Under President Trump, America’s borders are closed to lawbreakers.
— Homeland Security (@DHSgov) February 18, 2025
We are announcing a national and international ad campaign that warns illegal aliens to leave our country NOW or face deportation with the inability to return to the US.
We are sending a warning to criminal… pic.twitter.com/9YhiTYWZYD
The video is part of a multimillion-dollar "hyper-targeted" ad campaign promoting self-deportation, a term popularized by Mitt Romney in a 2012 presidential debate. When asked how he planned to get undocumented immigrants to leave the country, Romney said:
"The answer is self-deportation, which is people decide they could do better by going home because they can't find work here because they don't have legal documentation to allow them to work here."
Immigration restriction advocates support the self-deportation theory, which is closely tied to conservative policy proposals that aim to complicate the lives of undocumented citizens living in the country in order to get them to live—such as taking away access to public education for undocumented children and checking for identification documents during routine encounters with the public.
According to Ira Mehlam, spokesman of the Federation for American Immigration Reform, immigrants are rational actors who will leave if the risks outweigh the benefits. "[Undocumented immigrants] are very rational people. You have to convince people who come on their own to leave on their own," he said.
That premise is put into question by a collection of studies cited by the American Immigration Council (AIC), which show that undocumented immigrants usually have a lot more to lose by self-deporting, including homes, jobs, and families. According to the Pew Hispanic Center, more than one-third of all undocumented immigrants own a home in the United States.
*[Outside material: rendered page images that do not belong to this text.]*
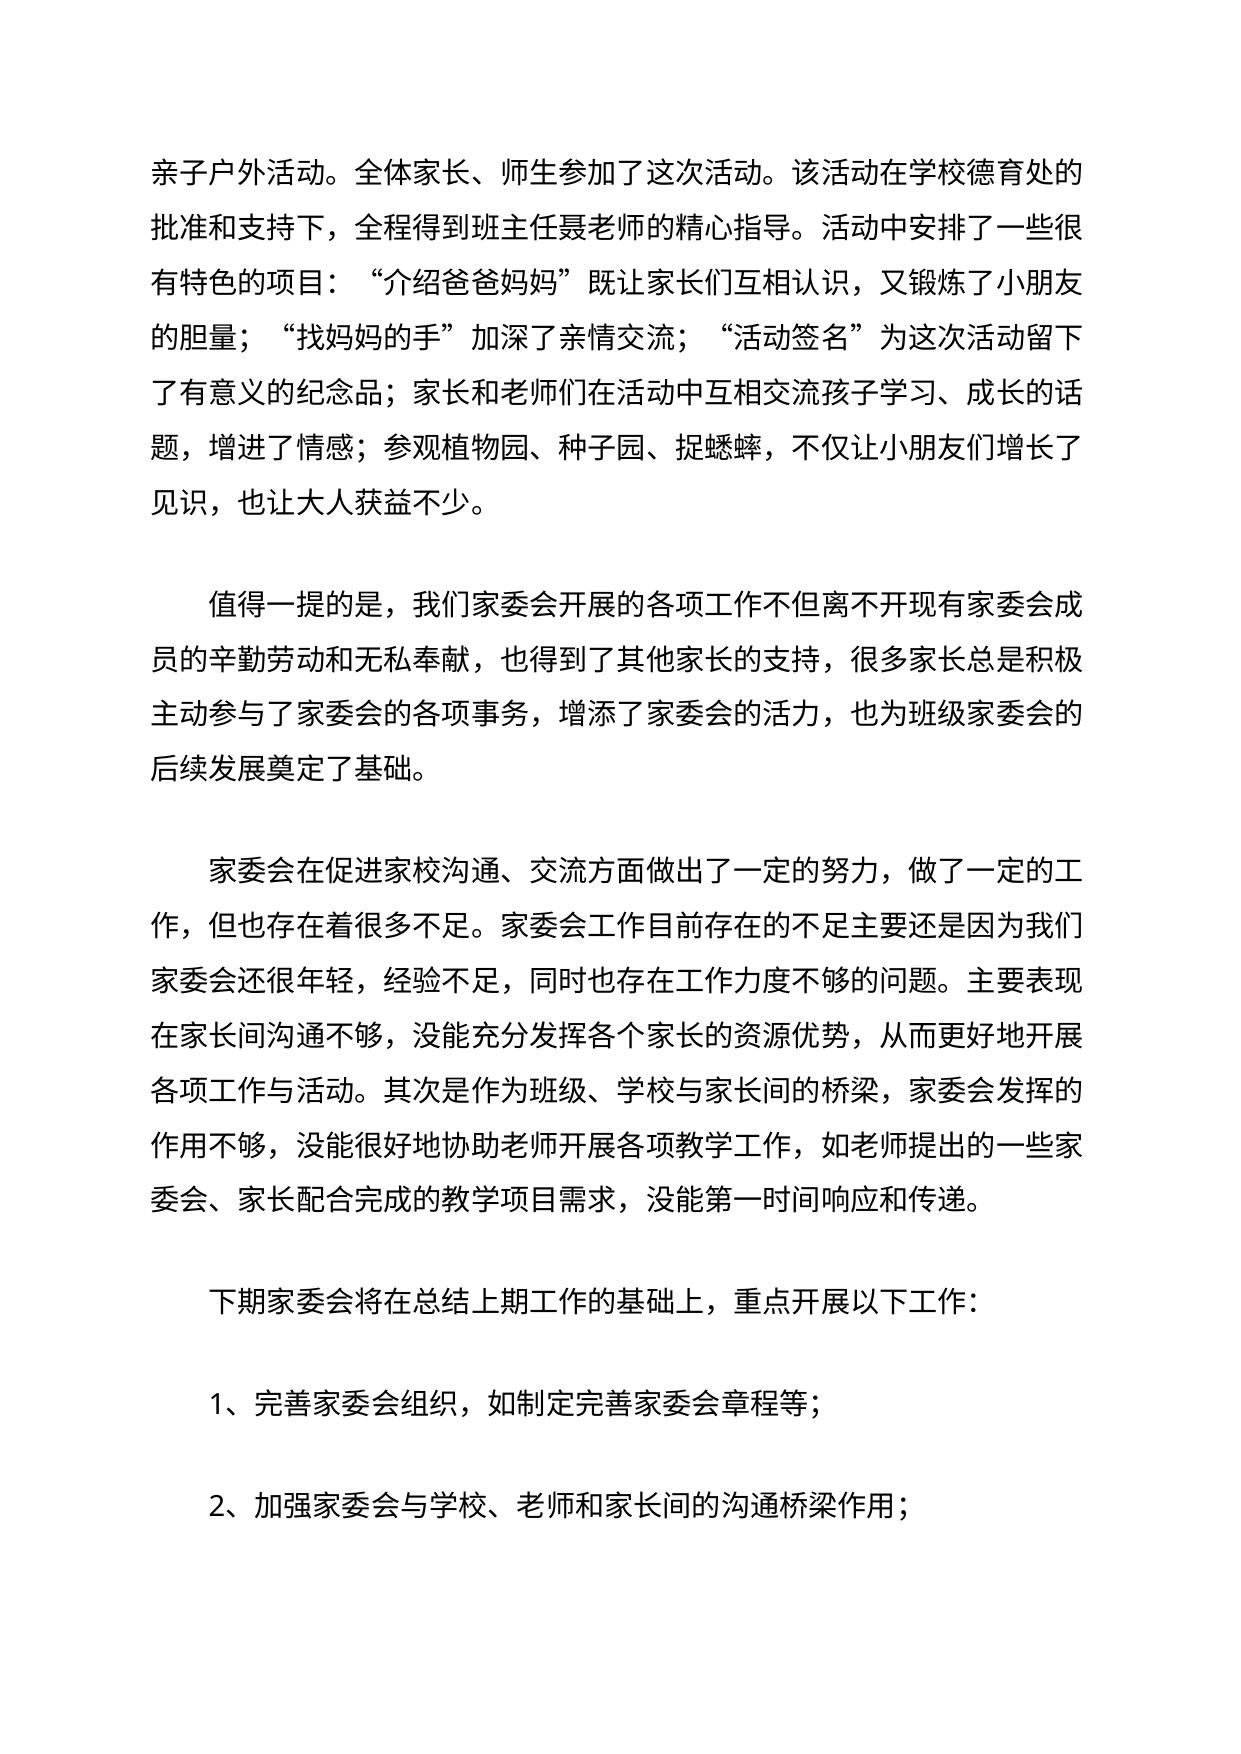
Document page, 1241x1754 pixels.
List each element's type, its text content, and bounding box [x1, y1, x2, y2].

text 1、完善家委会组织，如制定完善家委会章程等； [150, 1381, 1090, 1423]
text 家委会在促进家校沟通、交流方面做出了一定的努力，做了一定的工作，但也存在着很多不足。家委会工作目前存在的不足主要还是因为我们家委会还很年轻，经验不足，同时也存在工作力度不够的问题。主要表现在家长间沟通不够，没能充分发挥各个家长的资源优势，从而更好地开展各项工作与活动。其次是作为班级、学校与家长间的桥梁，家委会发挥的作用不够，没能很好地协助老师开展各项教学工作，如老师提出的一些家委会、家长配合完成的教学项目需求，没能第一时间响应和传递。 [150, 848, 1090, 1219]
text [150, 150, 1090, 522]
text 值得一提的是，我们家委会开展的各项工作不但离不开现有家委会成员的辛勤劳动和无私奉献，也得到了其他家长的支持，很多家长总是积极主动参与了家委会的各项事务，增添了家委会的活力，也为班级家委会的后续发展奠定了基础。 [150, 581, 1090, 788]
text 下期家委会将在总结上期工作的基础上，重点开展以下工作： [150, 1279, 1090, 1321]
text 2、加强家委会与学校、老师和家长间的沟通桥梁作用； [150, 1482, 1090, 1525]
While self-deportation numbers are difficult to obtain, the American Immigration Council (AIC) claims such cases are rare. To back its claim, it cited studies analyzing immigration populations in states with a history of strong enforcement laws such as Arizona, Alabama, and Oklahoma. "The immigrant population in these states has remained in place and the predicted exodus never materialized," reads a passage of one of the studies.
"Data from Oklahoma show that the state's Latino and immigrant populations continued to grow even after the enactment of immigration enforcement laws—This is inconsistent with the expectations of the proponents of 'self‐deportation.'"
- American Immigration Council
The AIC also highlighted the results of "Operation Scheduled Departure," a 2008 ICE operation aimed at promoting self-deportation. The pilot program, which was promoted through Univision, offered voluntary deportation without detention. ICE even offered to cover the costs of return for eligible participants.
However, in the three weeks that the pilot ran, a total of 136 people called the hotline set up by ICE and only eight people out of the estimated 457,000 eligible undocumented immigrants actually took the offer.